LAN Gandeng 300 Korporasi Terbaik di tempat Indonesia untuk Kembangkan Kompetensi ASN

JAKARTA – Lembaga Administrasi Negara (LAN) terus berjanji di meningkatkan kapasitas dan juga kompetensi Aparatur Sipil Negara (ASN). Salah satunya dengan berkolaborasi dengan private sector atau korporasi.
Hal ini diungkapkan Pelaksana Tugas Kepala LAN, Dr.
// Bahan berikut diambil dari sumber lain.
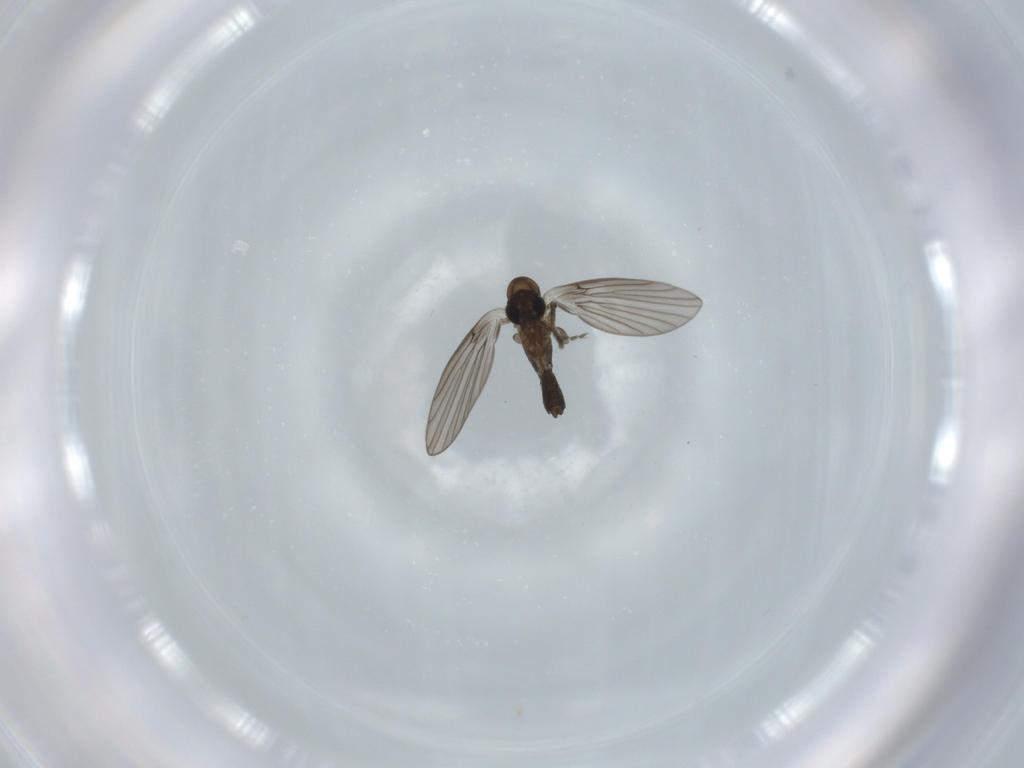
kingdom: Animalia
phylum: Arthropoda
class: Insecta
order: Diptera
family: Psychodidae
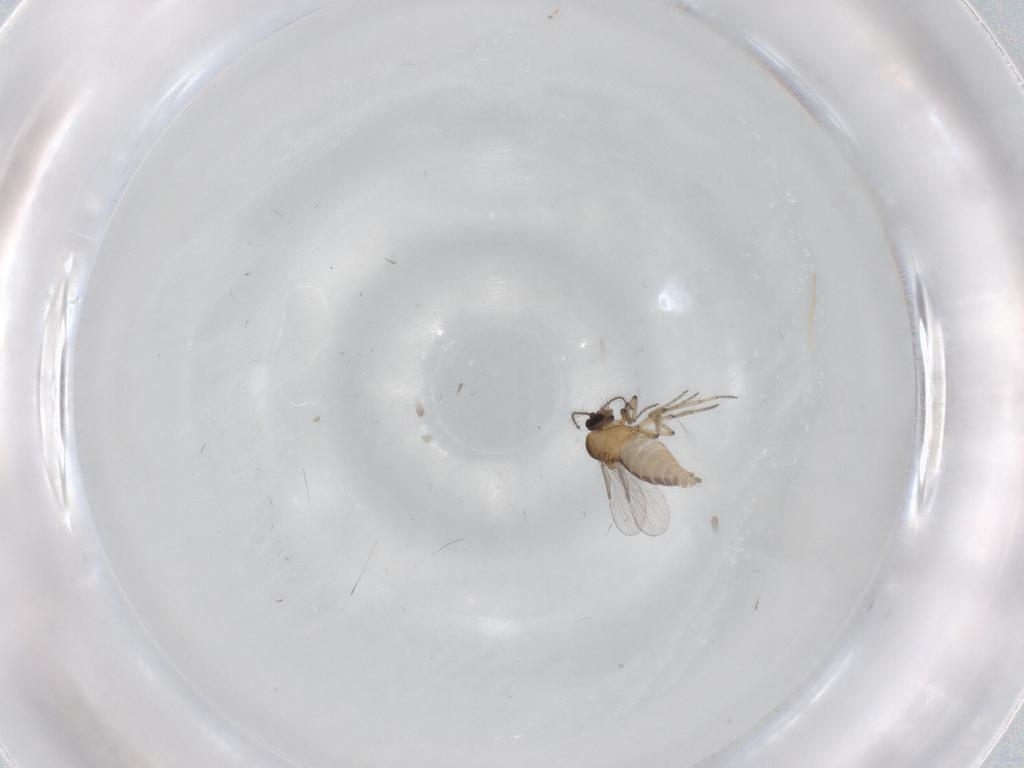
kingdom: Animalia
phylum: Arthropoda
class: Insecta
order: Diptera
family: Ceratopogonidae
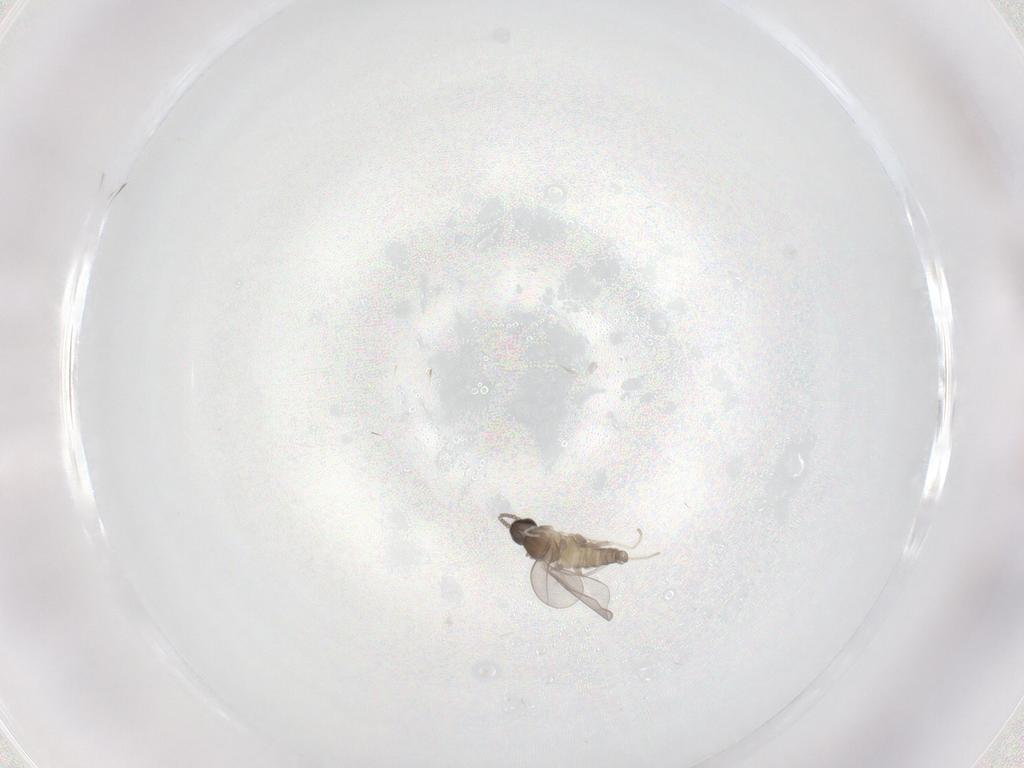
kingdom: Animalia
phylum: Arthropoda
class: Insecta
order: Diptera
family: Cecidomyiidae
Muhammad Taufiq, DEA pada Pertemuan B300 LAN bersatu Pergerakan Nasional Indonesia Kompeten (GNIK) yang diselenggarakan secara blended di area Aula Prof. Agus Dwiyanto, MPA, Kantor LAN, Jalan Veteran No 10, Hari Sabtu (12/10/2024).
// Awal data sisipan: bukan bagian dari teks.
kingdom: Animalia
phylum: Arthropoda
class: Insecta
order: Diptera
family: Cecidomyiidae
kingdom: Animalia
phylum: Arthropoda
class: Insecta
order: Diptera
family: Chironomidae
“Sebagaimana diketahui bahwa kualitas pelayanan masyarakat kemudian keberhasilan pengerjaan nasional ditentukan oleh kapasitas ASN-nya, maka melalui forum ini LAN mengundang seluruh elemen korporasi untuk berikrar memajukan bangsa melalui pengembangan kompetensi ASN, terlebih total ASN diproyeksikan akan mencapai lebih tinggi dari 7 jt orang yang tersebut terdiri dari 4,5 jt ASN yang bekerja ketika ini ditambah dengan pegawai hasil rekrutmen baru sebesar 3 jt Pegawai Negeri Sipil (PNS) juga 1,5 jt Pegawai otoritas dengan Perjanjian Kerja (PPPK).” tambahnya
Ke depannya, Muhammad Taufiq menjelaskan, selain kegiatan ASN Talent Academy (ATA) yang digunakan sudah pernah berjalan, juga sudah pernah melahirkan kader-kader pemimpin masa depan atau future leader, di menyiapkan para pemimpin birokrasi dalam masa yang dimaksud akan datang, LAN akan berkolaborasi dengan mitra-mitra strategis melalui Leadership Joint Program.
Program ini merupakan pelatihan level kepemimpinan tingkat pengawas yang dimaksud berasal dari birokrasi lalu sektor swasta untuk menciptakan kompetensi manajerial baru yang mengedepankan profesionalitas, adaptif, agile juga memiliki kompetensi digital leadership.
”Leadership Joint Rencana ini akan bertransformasi menjadi sebuah lingkungan pelatihan yang mana berkelanjutan yang menyelenggarakan berbagai pelatihan, yang dimaksud harapannya setiap ASN mendapatkan sumber pembelajaran terbaik untuk meningkatkan kompetensinya. Selain itu ada juga Learning Ecosystem, sebuah kolaborasi swasta – birokrasi pada bidang pengembangan kompetensi ASN diharapkan menjadi sistem ekologi baru yang mana mumpuni di mengatasi Gap Kompetensi ASN”, jelasnya.
Steering Committee GNIK Yunus Triyonggo menyebutkan untuk mengakselerasi ASN Indonesia pada 2030 masih di tempat hadapkan pada sebagian tantangan pada mana berdasarkan global talent competitiveness index, Indonesia masih berjauhan di area bawah negara-negara asia lainnya. “Maka kami para penggiat kompetensi Indonesia berkumpul untuk mendirikan kompetensi SDM bangsa ini,” ucapnya.
Dia menambahkan, selain tantangan indeks kompetensi Indonesia yang digunakan belum baik, juga dihadapkan pada fenomena Gen Z workforce yang digunakan bertambah dalam era digital sehingga merek mengharapkan organisasi tempat merekan bekerja sejalan dengan perkembangan teknologi digital.